The growth of Neisseria meningitidis colonies on New York City Medium Agar
In 1884 Ettore Marchiafava and Angelo Celli first observed the bacterium inside cells in the cerebral spinal fluid (CSF).[1] In 1887 Anton Weichselbaum isolated the bacterium from the CSF of patients with bacterial meningitis.[2] He named the bacterium Diplococcus intracellularis meningitidis.[1]

Epidemiology

N. meningitidis is a major cause of illness, developmental impairment and death during childhood in industrialized countries and has been responsible for epidemics in Africa and in Asia. Every year, about 2,500 to 3,500 people become infected with N. meningitidis in the US, with a frequency of about 1 in 100,000. Children younger than 5 years are at greatest risk, followed by teenagers of high school age. Rates in the African meningitis belt were as high as 1 in 1,000 to 1 in 100[3] before introduction of a vaccine in 2010. The incidence of meningococcal disease is highest among infants (children younger than 1-year-old) whose immune system is relatively immature. In industrialized countries there is a second peak of incidence in young adults, who are congregating closely, living in dormitories or smoking.[4]
It is spread through saliva and other respiratory secretions during coughing, sneezing, kissing, and chewing on toys. Inhalation of respiratory droplets from a carrier which may be someone who is themselves in the early stages of disease can transmit the bacteria. Close contact with a carrier is the predominant risk factor. Other risk factors include a weakened general or local immune response, such as a recent upper respiratory infection, smoking, and complement deficiency. The incubation period is short, from 2 to 10 days. In susceptible individuals, N. meningitidis may invade the bloodstream and cause a systemic infection, sepsis, disseminated intravascular coagulation, breakdown of circulation, and septic shock.

Microbiology

N. meningitidis is a Gram-negative bacterium since it has an outer and inner membranes with a thin layer of peptidoglycan in between.
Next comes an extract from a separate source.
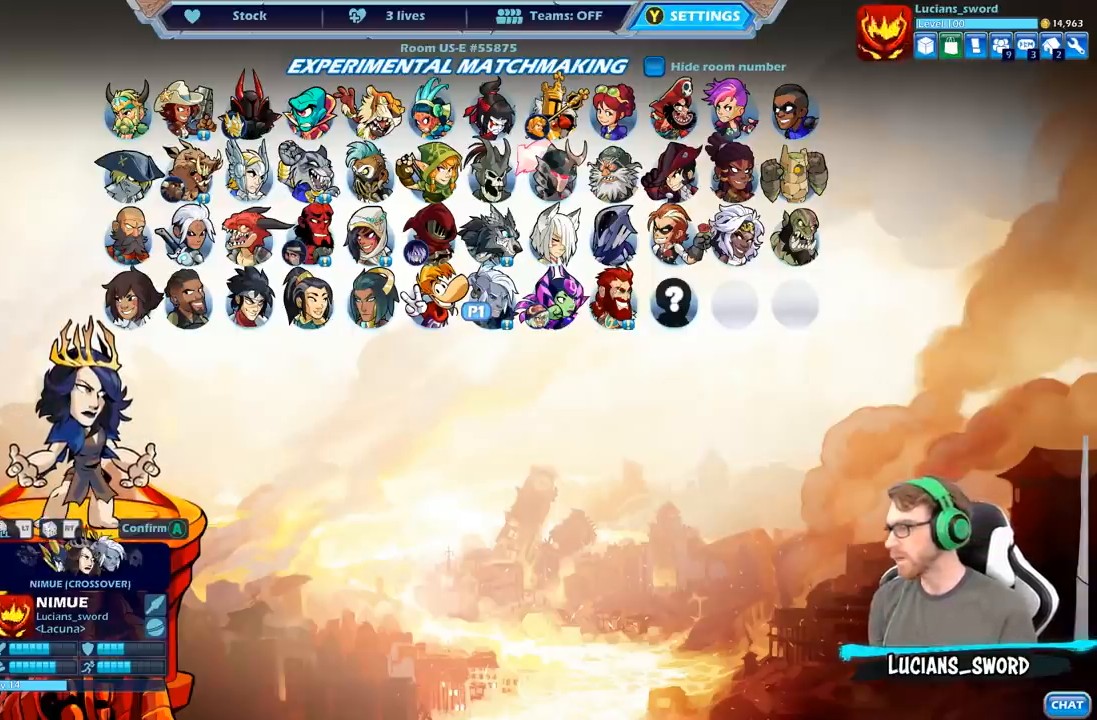
{"buttons": [], "left_stick": "center", "right_stick": "center", "events": []}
It tests positive for the enzyme cytochrome c oxidase.[5]

Habitat

N. meningitidis is a part of the normal nonpathogenic flora in the nasopharynx of up to 5–15% of adults.[6] It colonizes and infects only humans, and has never been isolated from other animals; this is thought to stem from the bacterium's inability to get iron other than from the human sources transferrin and lactoferrin.[7]

Subtypes

Disease-causing strains are classified according to the antigenic structure of their polysaccharide capsule.[citation needed] Serotype distribution varies markedly around the world.[8] Among the 13 identified capsular types of N. meningitidis, six (A, B, C, W135, X, and Y) account for most disease cases worldwide.[9] Type A has been the most prevalent in Africa and Asia, but is rare/ practically absent in North America. In the United States, serogroup B is the predominant cause of disease and mortality, followed by serogroup C. The multiple subtypes have hindered development of a universal vaccine for meningococcal disease.

Virulence

Lipooligosaccharide (LOS) is a component of the outer membrane of N. meningitidis. This acts as an endotoxin and is responsible for septic shock and hemorrhage due to the destruction of red blood cells.[10] Other virulence factors include a polysaccharide capsule which prevents host phagocytosis and aids in evasion of the host immune response; fimbriae mediate attachment of the bacterium to the epithelial cells of the nasopharynx.[11][12] It infects the cell by sticking to it mainly with long thin extensions called pili and the surface-exposed proteins Opa and Opc.[13] Meningococci produce an IgA protease, an enzyme that cleaves IgA class antibodies and thus allows the bacteria to evade a subclass of the humoral immune system.
A hypervirulent strain was discovered in China. Its impact is yet to be determined.[3]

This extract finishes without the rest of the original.